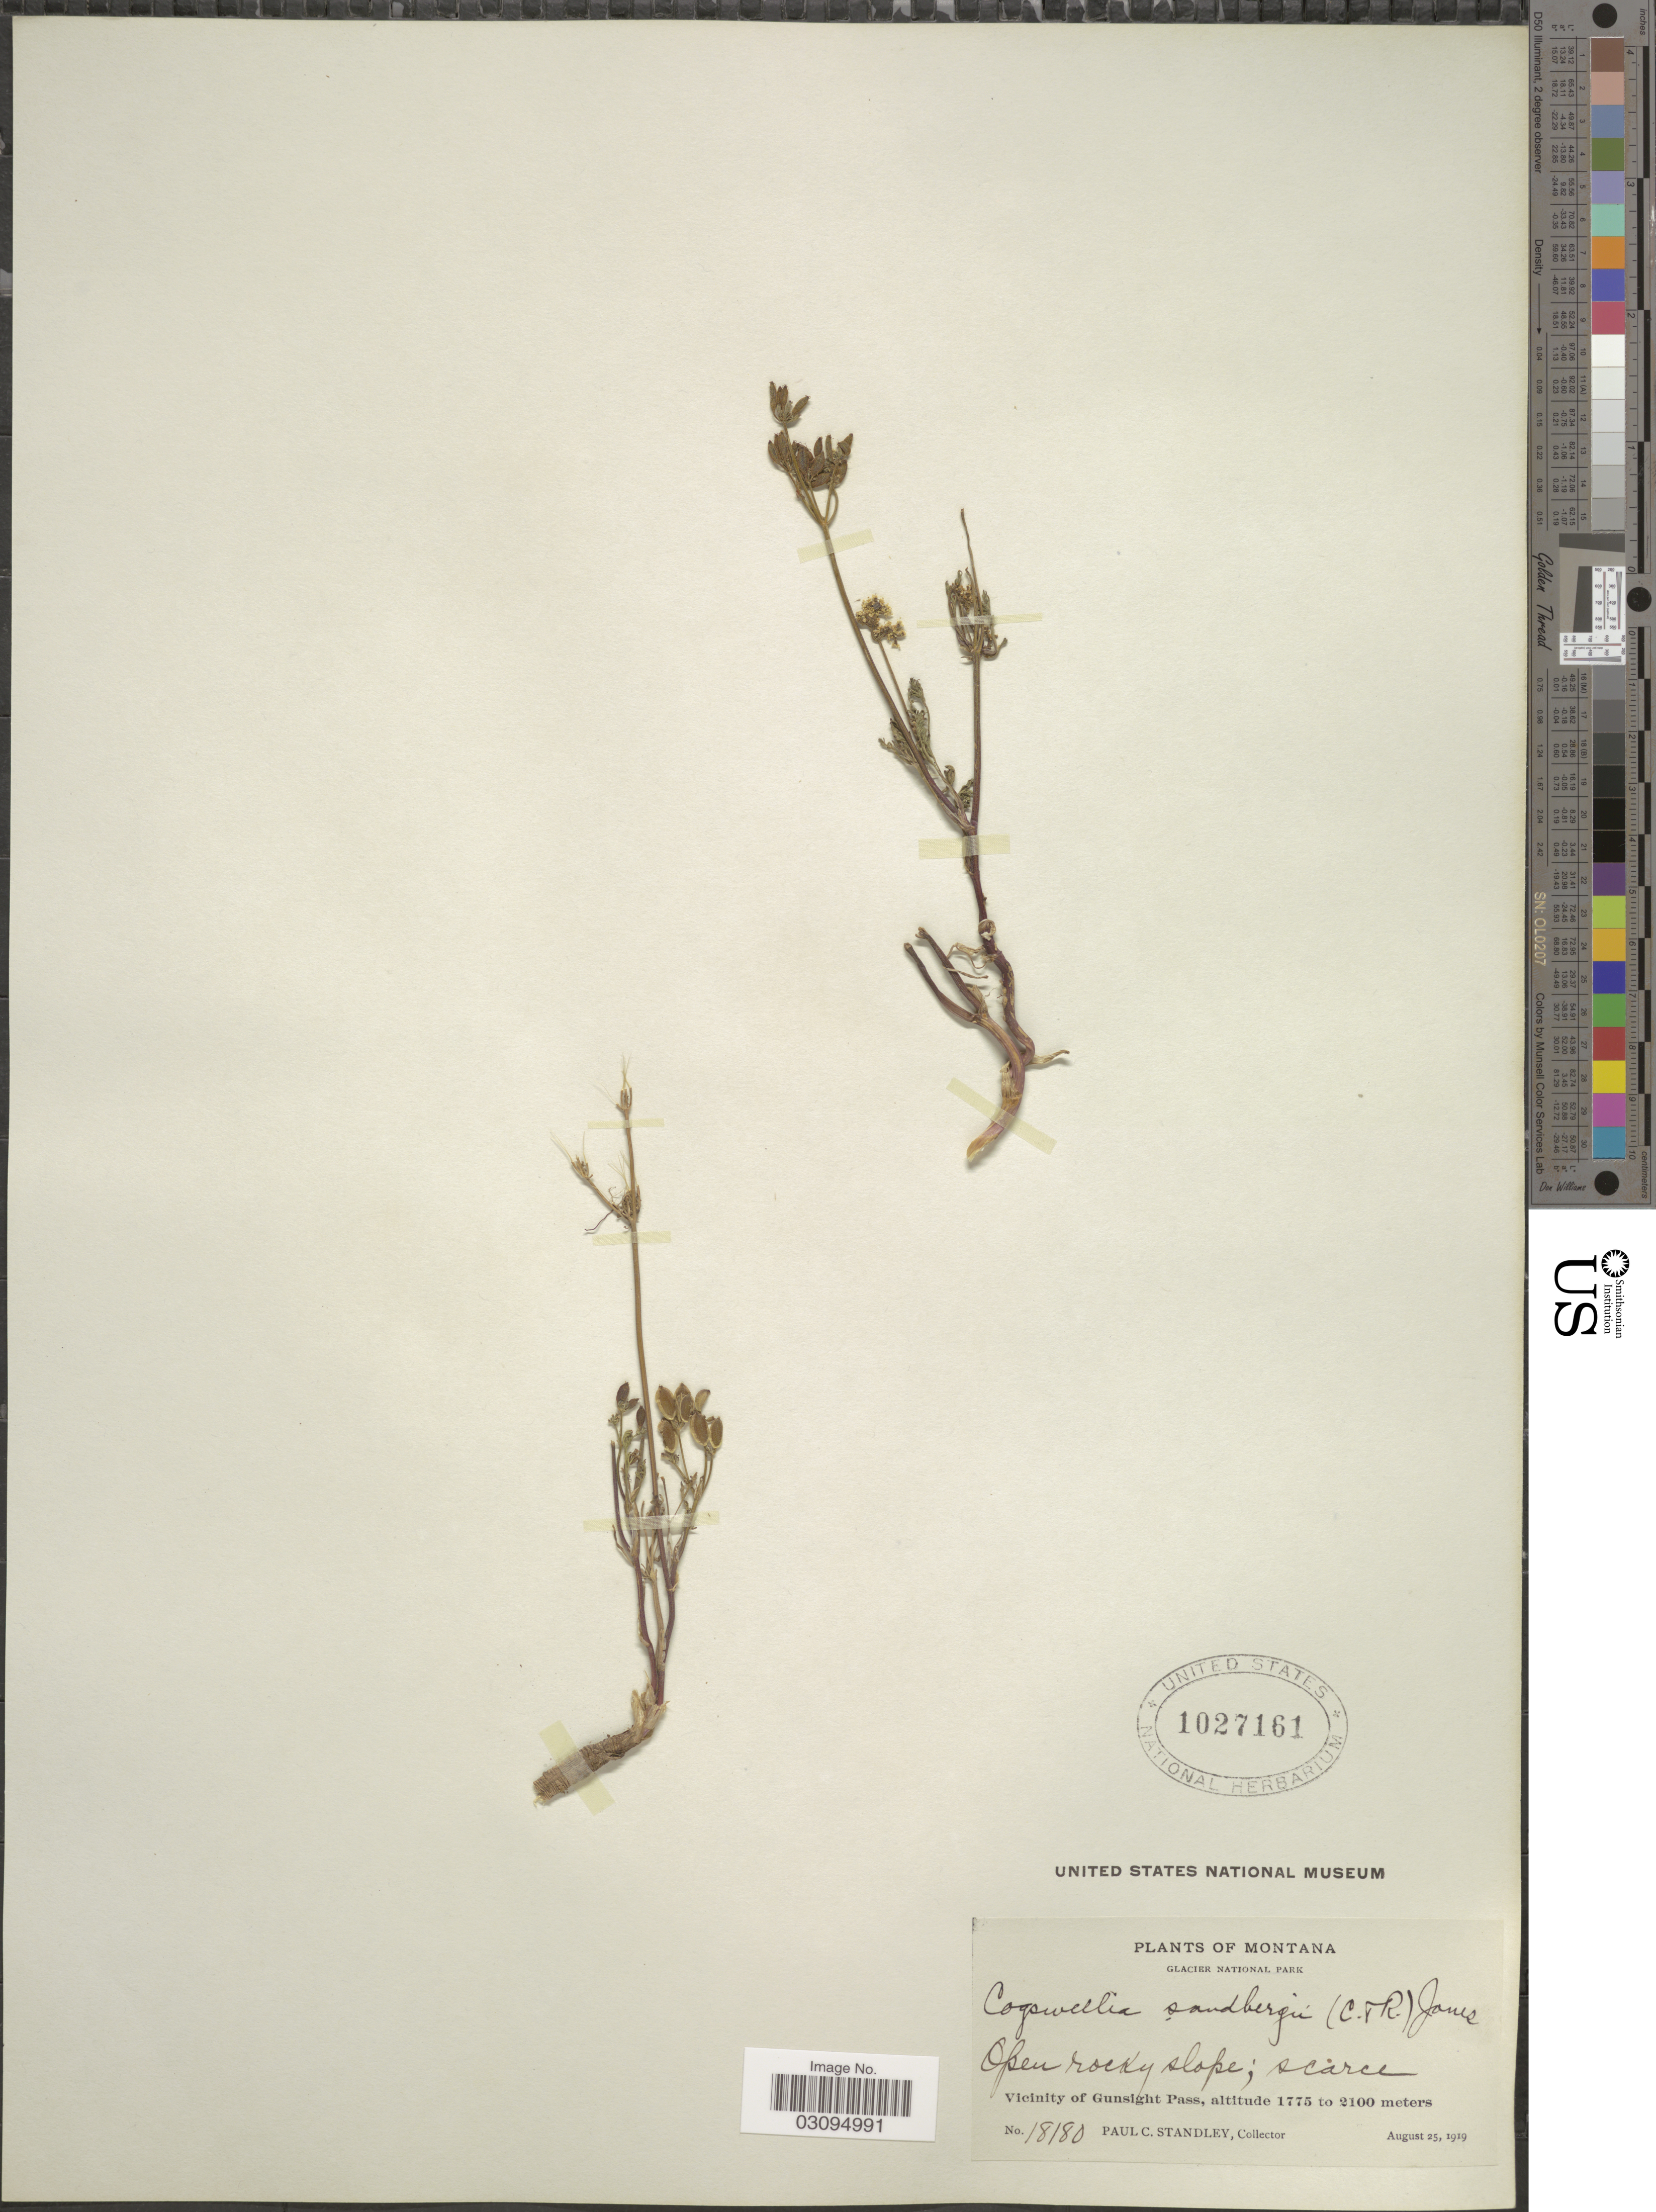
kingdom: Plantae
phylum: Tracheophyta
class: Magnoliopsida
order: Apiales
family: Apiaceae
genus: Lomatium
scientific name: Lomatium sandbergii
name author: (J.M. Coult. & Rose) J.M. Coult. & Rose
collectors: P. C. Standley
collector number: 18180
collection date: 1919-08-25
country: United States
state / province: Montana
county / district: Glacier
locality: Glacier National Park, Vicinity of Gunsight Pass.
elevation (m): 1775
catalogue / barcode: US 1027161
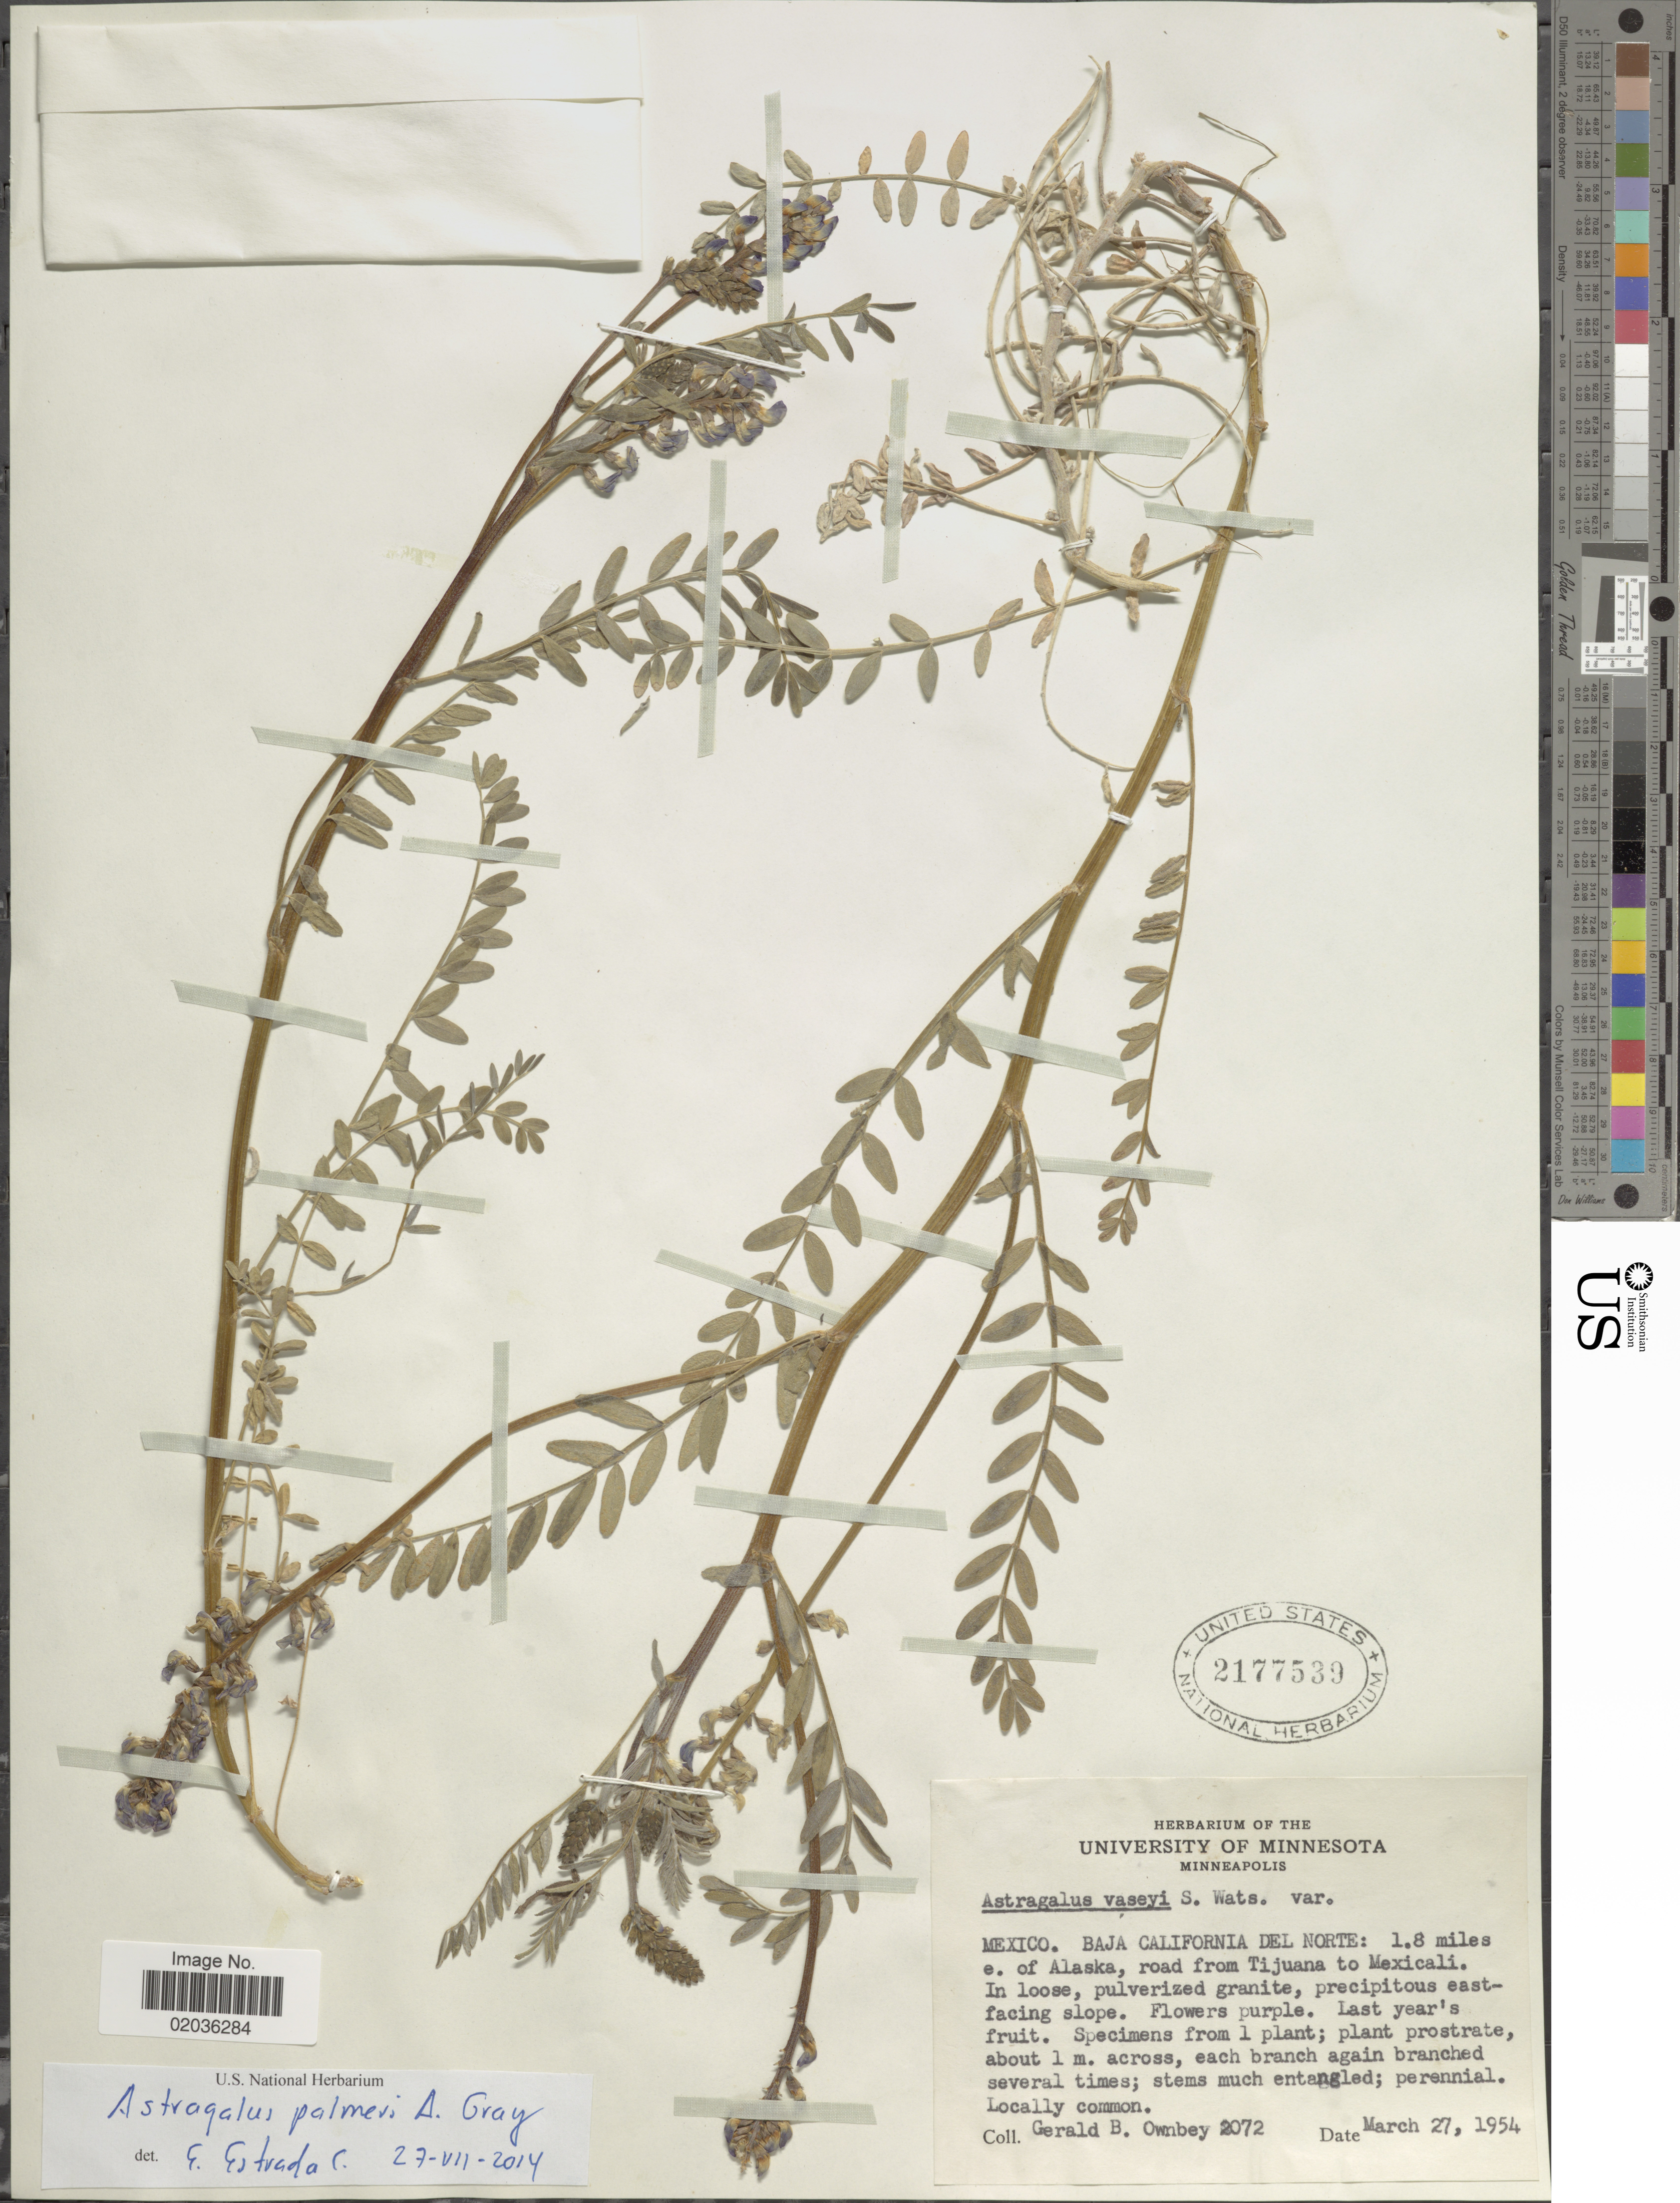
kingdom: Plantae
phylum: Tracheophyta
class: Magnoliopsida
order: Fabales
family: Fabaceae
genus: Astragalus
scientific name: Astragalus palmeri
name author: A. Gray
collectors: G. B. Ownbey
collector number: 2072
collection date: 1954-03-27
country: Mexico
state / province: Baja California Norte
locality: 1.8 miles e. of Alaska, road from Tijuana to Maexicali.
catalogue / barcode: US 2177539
|---|
◆ **Goal of the exercise**: Reproduce every catalog line of both items above verbatim, in the same order, leaving out the pictures.

◆ **Reply to the task**:
kingdom: Plantae
phylum: Tracheophyta
class: Magnoliopsida
order: Apiales
family: Apiaceae
genus: Lomatium
scientific name: Lomatium sandbergii
name author: (J.M. Coult. & Rose) J.M. Coult. & Rose
collectors: P. C. Standley
collector number: 18180
collection date: 1919-08-25
country: United States
state / province: Montana
county / district: Glacier
locality: Glacier National Park, Vicinity of Gunsight Pass.
elevation (m): 1775
catalogue / barcode: US 1027161
kingdom: Plantae
phylum: Tracheophyta
class: Magnoliopsida
order: Fabales
family: Fabaceae
genus: Astragalus
scientific name: Astragalus palmeri
name author: A. Gray
collectors: G. B. Ownbey
collector number: 2072
collection date: 1954-03-27
country: Mexico
state / province: Baja California Norte
locality: 1.8 miles e. of Alaska, road from Tijuana to Maexicali.
catalogue / barcode: US 2177539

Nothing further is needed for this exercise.